##### TASK DATA
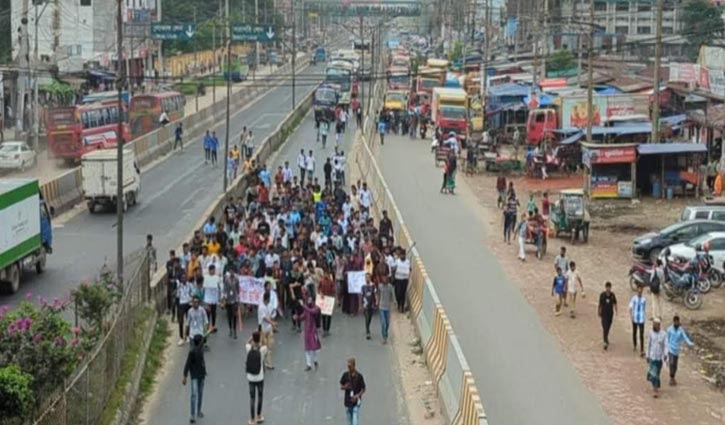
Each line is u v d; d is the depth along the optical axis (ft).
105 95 355.56
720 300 164.96
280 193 204.13
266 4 654.53
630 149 249.96
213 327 138.00
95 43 445.37
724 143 260.62
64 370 91.25
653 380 119.55
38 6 383.04
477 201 252.42
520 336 141.38
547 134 308.40
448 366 111.65
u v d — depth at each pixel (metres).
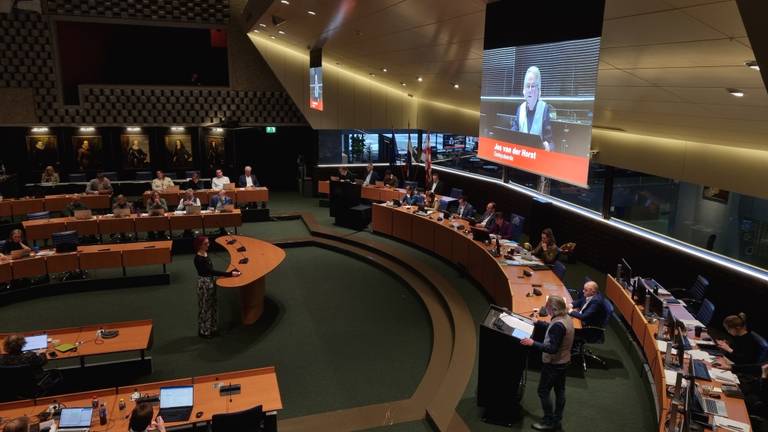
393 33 9.58
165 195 15.34
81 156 17.75
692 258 9.09
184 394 5.42
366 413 6.55
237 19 18.06
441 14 7.43
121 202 13.12
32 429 4.98
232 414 4.88
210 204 14.18
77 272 11.12
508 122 7.00
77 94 18.39
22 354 6.12
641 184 19.02
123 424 5.11
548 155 6.05
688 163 8.97
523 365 6.01
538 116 6.19
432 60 10.86
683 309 7.63
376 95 19.28
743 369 5.97
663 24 4.72
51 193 16.22
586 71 5.26
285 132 20.02
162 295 10.64
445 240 12.10
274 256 10.09
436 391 7.06
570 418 6.22
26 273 10.02
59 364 7.92
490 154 7.59
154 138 18.44
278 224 15.92
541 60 6.05
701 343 6.55
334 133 19.89
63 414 5.08
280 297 10.69
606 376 7.21
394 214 13.88
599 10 5.01
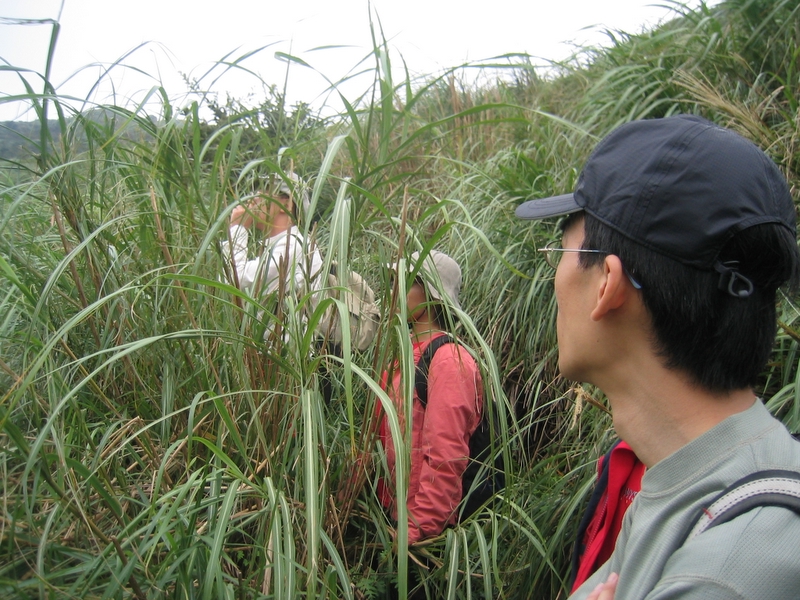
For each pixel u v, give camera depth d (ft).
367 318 4.86
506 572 5.19
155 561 3.59
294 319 3.73
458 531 5.00
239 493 3.89
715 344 2.43
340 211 3.90
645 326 2.60
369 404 4.42
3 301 4.10
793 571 1.89
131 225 5.01
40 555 2.81
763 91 9.59
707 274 2.44
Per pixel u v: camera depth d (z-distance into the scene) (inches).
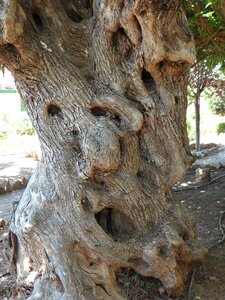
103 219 161.6
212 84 441.4
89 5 158.9
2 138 536.7
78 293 139.3
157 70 145.6
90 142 139.9
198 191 298.8
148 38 135.5
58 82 142.1
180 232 159.5
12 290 158.2
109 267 144.7
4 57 136.3
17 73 141.7
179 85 153.3
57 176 148.3
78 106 143.8
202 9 219.1
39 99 145.7
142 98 150.6
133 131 146.9
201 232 220.8
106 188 151.0
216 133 566.9
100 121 144.0
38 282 145.6
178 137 156.8
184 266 159.0
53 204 146.9
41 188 151.2
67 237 144.8
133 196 152.6
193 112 595.2
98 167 140.9
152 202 156.5
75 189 146.3
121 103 144.6
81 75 145.6
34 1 141.9
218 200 274.7
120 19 137.6
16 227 152.3
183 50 140.1
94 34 147.3
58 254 142.7
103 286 143.6
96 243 144.2
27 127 574.6
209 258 183.6
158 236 151.5
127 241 151.6
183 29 142.7
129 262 149.6
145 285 153.6
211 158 401.4
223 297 153.1
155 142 156.3
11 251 163.8
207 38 237.6
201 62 302.5
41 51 138.0
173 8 133.0
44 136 149.9
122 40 146.6
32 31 137.5
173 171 157.6
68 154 147.9
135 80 148.6
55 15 145.7
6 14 122.0
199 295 154.5
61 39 146.1
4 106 663.1
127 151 150.5
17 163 421.1
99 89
##########
AIM OF THE TASK >> Return every entry word for word, minus the pictures.

ANSWER TO THIS TASK >>
Each line is u v d; d is the depth along the optical axis (ft).
105 95 355.56
720 300 164.96
280 193 204.13
266 4 654.53
630 149 249.96
213 327 138.00
95 43 445.37
724 143 260.62
64 370 91.25
653 380 119.55
38 6 383.04
477 201 252.42
520 336 141.38
547 134 308.40
448 366 111.65
u v d — depth at each pixel (metres).
393 33 9.58
165 195 15.34
81 156 17.75
692 258 9.09
184 394 5.42
366 413 6.55
237 19 18.06
441 14 7.43
121 202 13.12
32 429 4.98
232 414 4.88
210 204 14.18
77 272 11.12
508 122 7.00
77 94 18.39
22 354 6.12
641 184 19.02
123 424 5.11
548 155 6.05
688 163 8.97
523 365 6.01
538 116 6.19
432 60 10.86
683 309 7.63
376 95 19.28
743 369 5.97
663 24 4.72
51 193 16.22
586 71 5.26
285 132 20.02
162 295 10.64
445 240 12.10
274 256 10.09
436 391 7.06
570 418 6.22
26 273 10.02
59 364 7.92
490 154 7.59
154 138 18.44
278 224 15.92
541 60 6.05
701 343 6.55
334 133 19.89
63 414 5.08
280 297 10.69
606 376 7.21
394 214 13.88
599 10 5.01
For each pixel u v, give camera depth d (ft).
367 318 4.86
506 572 5.19
155 561 3.59
294 319 3.73
458 531 5.00
239 493 3.89
715 344 2.43
340 211 3.90
645 326 2.60
369 404 4.42
3 301 4.10
793 571 1.89
131 225 5.01
40 555 2.81
763 91 9.59
707 274 2.44
Per pixel u v: camera depth d (z-distance into the scene) (inches).
103 219 161.6
212 84 441.4
89 5 158.9
2 138 536.7
78 293 139.3
157 70 145.6
90 142 139.9
198 191 298.8
148 38 135.5
58 82 142.1
180 232 159.5
12 290 158.2
109 267 144.7
4 57 136.3
17 73 141.7
179 85 153.3
57 176 148.3
78 106 143.8
202 9 219.1
39 99 145.7
142 98 150.6
133 131 146.9
201 232 220.8
106 188 151.0
216 133 566.9
100 121 144.0
38 282 145.6
178 137 156.8
184 266 159.0
53 204 146.9
41 188 151.2
67 237 144.8
133 196 152.6
193 112 595.2
98 167 140.9
152 202 156.5
75 189 146.3
121 103 144.6
81 75 145.6
34 1 141.9
218 200 274.7
120 19 137.6
16 227 152.3
183 50 140.1
94 34 147.3
58 254 142.7
103 286 143.6
96 243 144.2
27 127 574.6
209 258 183.6
158 236 151.5
127 241 151.6
183 29 142.7
129 262 149.6
145 285 153.6
211 158 401.4
223 297 153.1
155 142 156.3
11 251 163.8
207 38 237.6
201 62 302.5
41 51 138.0
173 8 133.0
44 136 149.9
122 40 146.6
32 31 137.5
173 171 157.6
68 154 147.9
135 80 148.6
55 15 145.7
6 14 122.0
199 295 154.5
61 39 146.1
4 106 663.1
127 151 150.5
17 163 421.1
99 89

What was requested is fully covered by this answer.